At a Glance
- The People’s Republic of China’s State Administration for Market Regulation released the Provisions on the Review of Concentrations of Undertakings (the Provisions) to supplement the Anti-Monopoly Law.
- The amendment to the Anti-Monopoly Law, together with the Provisions, has resulted in significant changes to China’s merger control rules.
- The Provisions came into effect on April 15, 2023.
Following the August 1, 2022, amendment of the People’s Republic of China’s (PRC) Anti-Monopoly Law, the State Administration for Market Regulation — the PRC’s antitrust authority (AMR) — released the Provisions on the Review of Concentrations of Undertakings (the Provisions) to supplement the Anti-Monopoly Law. The Provisions were issued on March 10, 2023, and came into effect on April 15, 2023. The amendment to the Anti-Monopoly Law, together with the Provisions, has resulted in significant changes to China’s merger control rules. This alert introduces the key changes to the rules and their ramifications on M&A activities.

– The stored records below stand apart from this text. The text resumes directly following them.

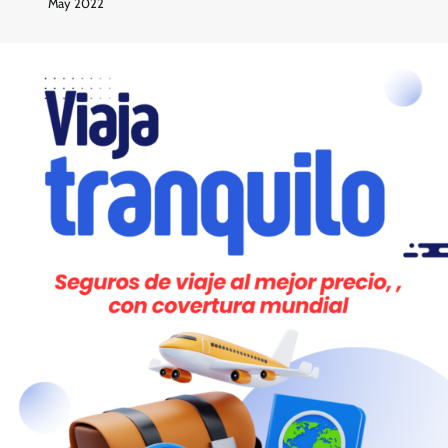
May 2022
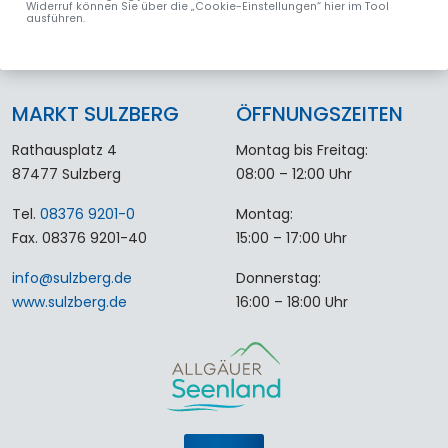
Widerruf können Sie über die „Cookie-Einstellungen“ hier im Tool
ausführen.
MARKT SULZBERG
ÖFFNUNGSZEITEN
Rathausplatz 4
Montag bis Freitag:
87477 Sulzberg
08:00 – 12:00 Uhr
Tel.
08376 9201-0
Montag:
Fax. 08376 9201-40
15:00 – 17:00 Uhr
info
@
sulzberg
.
de
Donnerstag:
www.sulzberg.de
16:00 – 18:00 Uhr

Deals Falling Below the Turnover Threshold May Be Notifiable
Prior to issuance of the Provisions, if a deal did not meet the stipulated turnover threshold, a mandatory filing for PRC merger control review wouldn’t be triggered (i.e., that deal would not be notifiable). Now, the turnover threshold is no longer the sole criteria in determining whether a deal is notifiable. The Provisions stipulate that, for a deal falling below the turnover threshold that has or may have the effect of eliminating or restricting competition, the AMR has the power to require merging parties to:
- Make the merger control filing within 120 days and take other necessary actions to reduce the adverse impact on competition (if the deal has been implemented at the time of notice).
- Or stop implementation of the deal before obtaining clearance (if the deal has not been implemented at the time of the notice).
This new provision empowers the AMR to review deals below the turnover threshold, meaning the parties could face legal uncertainty for an indefinite period, prompting some to consider a voluntary filing to address this.
Provision of Guidance for Determining “Gun-Jumping”
For the first time, the Provisions have shed light on the scope of “gun-jumping” activities in the PRC. “Gun-jumping” now includes completing registration for entity formation or share transfer, appointing senior management of the target, participating in the business decision-making and management functions of the target, exchanging sensitive information, substantively integrating the businesses of the target, and similar activities. Previously, AMR had only punished one type of “gun-jumping” activity: completion of entity formation or share transfer registration prior to merger control clearance. Due to the Provisions’ broader interpretation of “gun-jumping”, dealmakers, especially joint venture partners, now must be mindful of a host of other activities which must be reserved until merger approval has been granted.
“Stop-the-Clock” Mechanism Brings Uncertainties to Notification Timeframe
Prior to issuance of the Provisions, the AMR had a limit of 180 calendar to complete its merger control review. For complicated deals where the AMR needed more time, the parties would be asked to withdraw and resubmit their notification in order to reset the clock. To address that issue, the “Stop-the-Clock” mechanism has been introduced to enable the AMR to suspend the review period, if: i) the notifying parties fail to provide the requested information or materials within the specified time period; ii) new circumstances arise or new facts emerge during the review period that may impact the review and the review cannot proceed without verification; or iii) for deals in which the notifying parties propose remedies for anticompetition concerns, the notifying party requests suspension of the review period. The “Stop-the-Clock” mechanism is expected to relieve notifying parties of procedural burdens to withdraw and resubmit the filing where the review requires more than 180 days.
More Severe Punishment for Violations
The amendment to the Anti-Monopoly Law significantly increased the fines that could be imposed for violations of the merger control rules. Now, where the merging parties fail to file or if they engage in gun-jumping, the fine has been increased from RMB 500,000 to RMB 5 million (approximately USD $70,000 to $701,000) for deals that do not eliminate or restrict competition. For deals with anticompetition concerns, a fine of up to 10% of the merging parties’ turnover in the prior year may be imposed. It is yet to be defined by the AMR whether this penalty based on turnover refers to the parties’ global turnover or their turnover in the PRC. Notably, the Anti-Monopoly Law also allows the AMR to multiply the fines by two-to-five times in case the violation is “extremely severe” with “extremely bad” impacts and “extremely serious” consequences. These terms are not defined in the Anti-Monopoly Law or the Provisions, which grants the AMR broad discretion to interpret and apply these potential penalty multipliers.
These changes to the PRC merger control rules impose higher compliance requirements on companies conducting M&A activities in China. Non-PRC companies in particular should be aware of these new risks, and they should closely monitor their proposed PRC transactions to avoid potential non-compliance.